Other factors, such as mixing techniques, also play a role in the manufacture of a pharmaceutical film suitable for commercialization and regulatory approval. Air can be trapped in the composition during the mixing process or later during the film making process, which can leave voids in the film product as the moisture evaporates during the drying stage. The film frequently collapse around the voids resulting in an uneven film surface and therefore, non-uniformity of the final film product. Uniformity is still affected even if the voids in the film caused by air bubbles do not collapse. This situation also provides a non-uniform film in that the spaces, which are not uniformly distributed, are occupying area that would otherwise be occupied by the film composition. None of the above-mentioned patents either addresses or proposes a solution to the problems caused by air that has been introduced to the film.
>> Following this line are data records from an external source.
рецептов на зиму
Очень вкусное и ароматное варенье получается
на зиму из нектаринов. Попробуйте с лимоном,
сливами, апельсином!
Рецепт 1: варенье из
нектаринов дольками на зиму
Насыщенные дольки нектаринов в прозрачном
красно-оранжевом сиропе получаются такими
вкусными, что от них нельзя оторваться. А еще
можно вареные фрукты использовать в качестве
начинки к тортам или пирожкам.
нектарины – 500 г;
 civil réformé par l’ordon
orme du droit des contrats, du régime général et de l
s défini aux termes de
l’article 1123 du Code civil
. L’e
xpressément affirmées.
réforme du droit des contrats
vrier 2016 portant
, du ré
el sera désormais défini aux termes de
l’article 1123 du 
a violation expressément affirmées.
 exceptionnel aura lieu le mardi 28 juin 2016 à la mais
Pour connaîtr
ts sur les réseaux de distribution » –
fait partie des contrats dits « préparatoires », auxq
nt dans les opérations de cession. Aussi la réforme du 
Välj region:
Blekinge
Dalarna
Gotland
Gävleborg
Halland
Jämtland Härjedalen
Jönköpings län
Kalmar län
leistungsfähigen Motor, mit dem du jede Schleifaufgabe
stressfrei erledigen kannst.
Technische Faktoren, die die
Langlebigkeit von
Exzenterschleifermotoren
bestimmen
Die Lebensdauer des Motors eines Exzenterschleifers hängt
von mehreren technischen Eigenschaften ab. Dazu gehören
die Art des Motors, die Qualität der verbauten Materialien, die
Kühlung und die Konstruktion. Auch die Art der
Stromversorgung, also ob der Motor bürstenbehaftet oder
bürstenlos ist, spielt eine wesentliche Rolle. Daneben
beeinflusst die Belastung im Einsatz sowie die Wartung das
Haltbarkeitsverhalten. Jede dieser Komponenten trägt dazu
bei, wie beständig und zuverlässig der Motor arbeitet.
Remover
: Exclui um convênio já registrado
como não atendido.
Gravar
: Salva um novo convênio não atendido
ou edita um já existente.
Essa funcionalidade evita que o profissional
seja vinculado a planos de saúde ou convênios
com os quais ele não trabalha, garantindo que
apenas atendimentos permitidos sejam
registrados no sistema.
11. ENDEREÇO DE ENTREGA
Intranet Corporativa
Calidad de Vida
Therefore, there is a need for methods and compositions for film products, which use a minimal number of materials or components, and which provide a substantially non-self-aggregating uniform heterogeneity throughout the area of the films. Desirably, such films are produced through a selection of a polymer or combination of polymers that will provide a desired viscosity, a film-forming process such as reverse roll coating, and a controlled, and desirably rapid, drying process which serves to maintain the uniform distribution of non-self-aggregated components without the necessary addition of gel formers or polyhydric alcohols and the like which appear to be required in the products and for the processes of prior patents, such as the aforementioned Horstmann and Zerbe patents. Desirably, the films will also incorporate compositions and methods of manufacture that substantially reduce or eliminate air in the film, thereby promoting uniformity in the final film product.